__Problem to solve__
Scan the entries below for "https" and copy each line that holds it.

__Record extracts__
'''

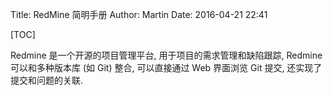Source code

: Title: RedMine 简明手册
Author: Martin
Date: 2016-04-21 22:41

[TOC]

Redmine 是一个开源的项目管理平台, 用于项目的需求管理和缺陷跟踪, Redmine 可以和多种版本库 (如 Git) 整合, 可以直接通过 Web 界面浏览 Git 提交, 还实现了提交和问题的关联.
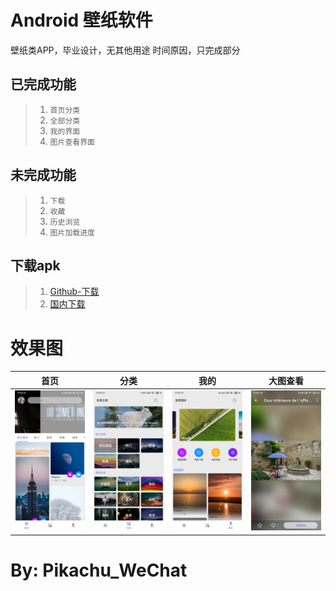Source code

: Android 壁纸软件
==============
壁纸类APP，毕业设计，无其他用途
时间原因，只完成部分


已完成功能
---
>1. `首页分类` 
>2. `全部分类`
>3. `我的界面`
>4. `图片查看界面`

未完成功能
---
>1. `下载`
>2. `收藏`
>3. `历史浏览`
>4. `图片加载进度`

下载apk
---
>1. [Github-下载](https://raw.githubusercontent.com/2825436553/wallpaper/master/app/release/app-release.apk)
>2. [国内下载](https://wwa.lanzous.com/i6zhqjjwoqf)

效果图
===
|首页|分类|我的|大图查看|
|:---:|:---:|:---:|:---:|
| ![](/image/1.jpg) | ![](/image/2.jpg) | ![](/image/3.jpg) | ![](/image/4.jpg) |

By: Pikachu_WeChat
===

'''

__Written reply__
>1. [Github-下载](https://raw.githubusercontent.com/2825436553/wallpaper/master/app/release/app-release.apk)
>2. [国内下载](https://wwa.lanzous.com/i6zhqjjwoqf)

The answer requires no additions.